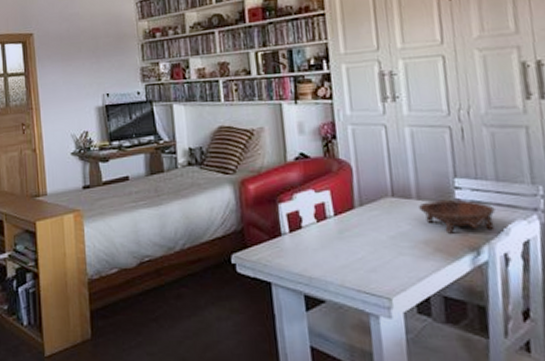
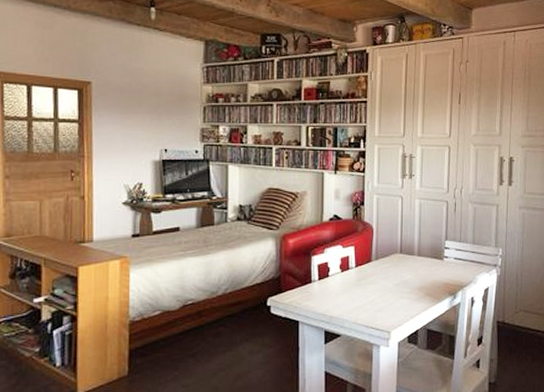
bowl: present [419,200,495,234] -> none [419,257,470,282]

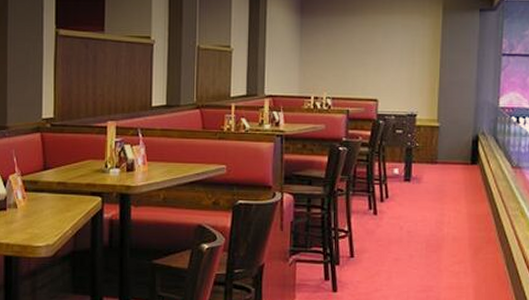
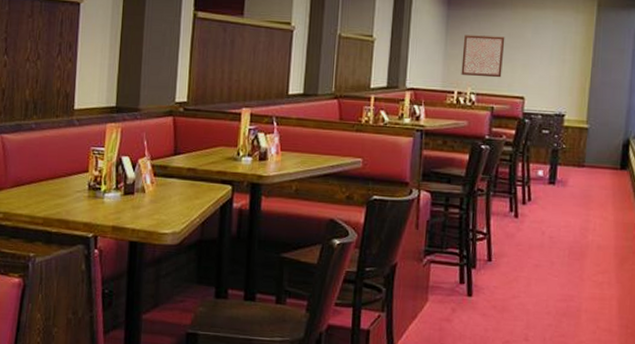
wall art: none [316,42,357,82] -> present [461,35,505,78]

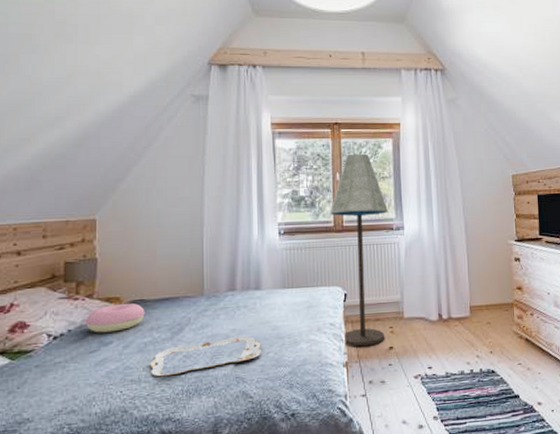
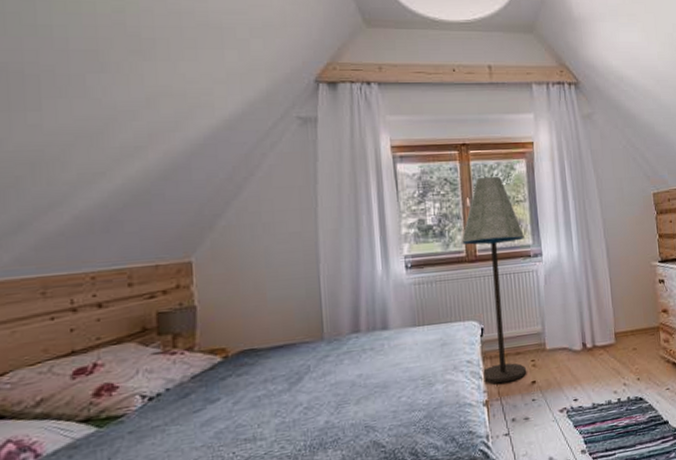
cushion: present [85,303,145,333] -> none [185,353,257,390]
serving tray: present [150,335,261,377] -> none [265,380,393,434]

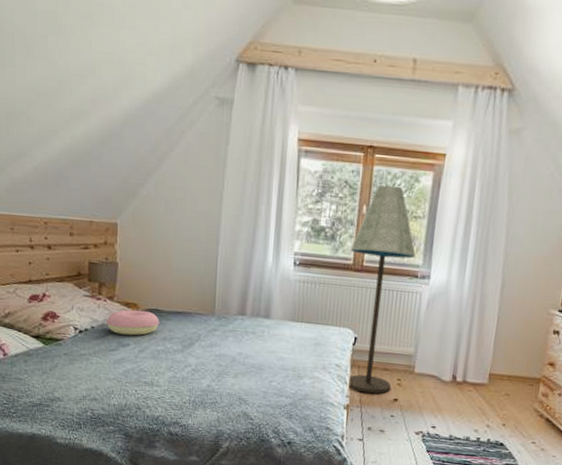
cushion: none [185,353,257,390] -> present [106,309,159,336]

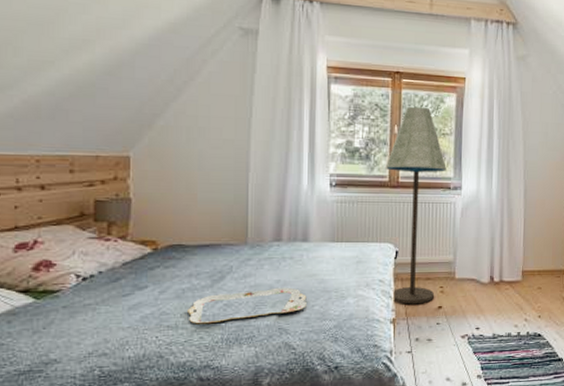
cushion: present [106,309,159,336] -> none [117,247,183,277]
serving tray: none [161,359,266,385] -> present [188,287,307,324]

■ ■ ■ ■ ■ ■ ■

Activity
Each record above is to be written out exactly; the pictures are not.

Output
bowl: present [419,200,495,234] -> none [419,257,470,282]

wall art: none [316,42,357,82] -> present [461,35,505,78]

cushion: present [85,303,145,333] -> none [185,353,257,390]
serving tray: present [150,335,261,377] -> none [265,380,393,434]

cushion: none [185,353,257,390] -> present [106,309,159,336]

cushion: present [106,309,159,336] -> none [117,247,183,277]
serving tray: none [161,359,266,385] -> present [188,287,307,324]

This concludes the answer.